If the mining power remains somewhat constant, bitcoin miners would create the last coin somewhere around October of 2140.

Bitcoin network data shows that the mining power on the network has been historically increasing and will most likely to continue increasing in the future, which means that the last bitcoin will be mined earlier than in October 2140. However, it will probably be mined not too far ahead of this date, most likely somewhere around May of 2140.


What will happen when all the bitcoins are mined?

The rate at which the bitcoin network mines bitcoins is steadily going down. The bounty for the creation of the first blocks on the network was 50 bitcoins. The current bounty is 12.5 bitcoins and in the future, the bounty will keep decreasing. This means that if you are reading this, about 75% of all bitcoins that will ever be in circulation have already been added to the circulation.

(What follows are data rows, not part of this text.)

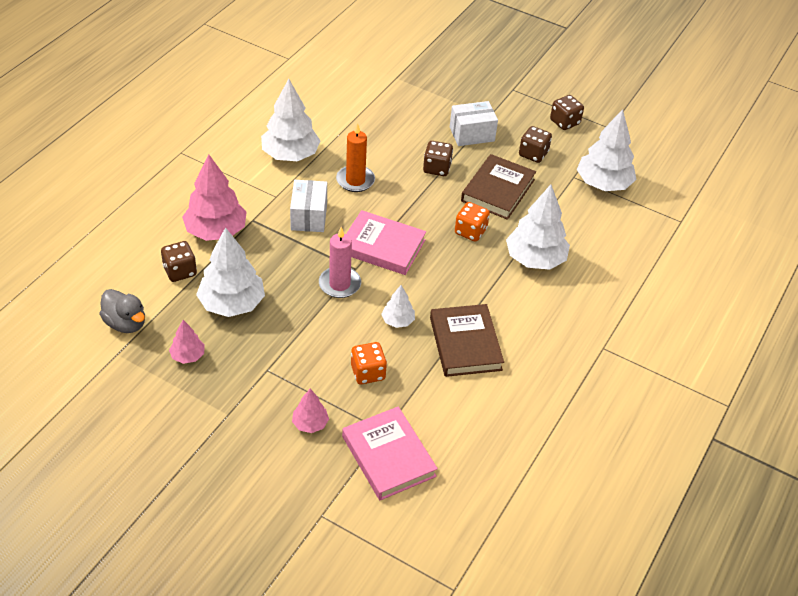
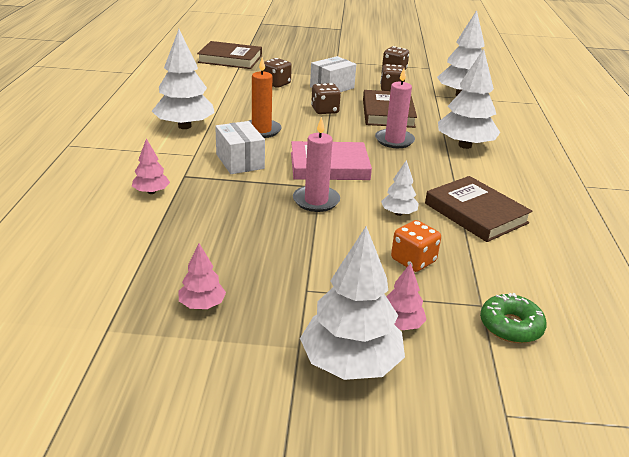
camera: 25 degrees left, 15 degrees down
(125, 323) = (98, 296): grey duck -> none
(180, 271) = (134, 232): brown dice -> brown dice (276, 84)
(216, 231) = (151, 192): pink tree -> pink tree, size x0.50
(232, 304) = (217, 244): white tree -> white tree (350, 363)
(388, 456) = (510, 326): pink book -> green donut
(399, 58) = (230, 59): none -> brown book
(470, 231) = (394, 140): orange dice -> pink candle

The annual inflation rate of bitcoin currency is about 4%.

Bitcoin miners are getting their reward for creating new blocks not just from the network bounty but also from other users in the form of transaction fees. This means that as the network matures and processes more and more transactions, the reward for miners will be coming from the fees and they will still have an incentive to mine bitcoin blockchain blocks. Initially, most transactions did not include any fees but today more and more transactions do include a fee. Any miner can include any transactions he chooses in the blocks that he mines. This means that transactions in which senders do not include a fee have to wait for confirmations from the network longer compared to transactions that do include a fee.

The way bitcoin network operates makes every block on the bitcoin blockchain a scarce commodity. Getting a transaction included in a block is similar to purchasing a part of the block by paying a transaction fee. The size of the fee is regulated by the laws of supply and demand.

Because block space is a scarce commodity, it can be compared to physical land and how land transactions work. The fact that there is no more land to discover doesn’t mean that people are not buying land or are not living on the land. The creators of bitcoin envisioned that by 2140 the bitcoin network becomes so popular, that most people will be using bitcoins in their daily lives and just like with the land, the fact that there are no more bitcoins doesn’t mean that they would stop using existing coins. Also, if the network does become very popular, it will have plenty of transactions on it and the fees from the transactions will provide an incentive for miners to keep mining.

Finally, bitcoin mining has a parameter called difficulty. Difficulty depends on the number of mining who are currently mining the blocks. Initially, when Satoshi Nakamoto just launched the network, it was possible to mine new coins by using a regular computer because there have been so few miners and the difficulty of mining was very low. Should the number of miners decrease in the future, the difficulty of mining would go down and it would mean that more users will be able to engage in mining. The idea is that if the network becomes very popular, the changing difficulty and the financial incentive will keep people interested in being miners on the network. So far the idea worked for bitcoin quite well.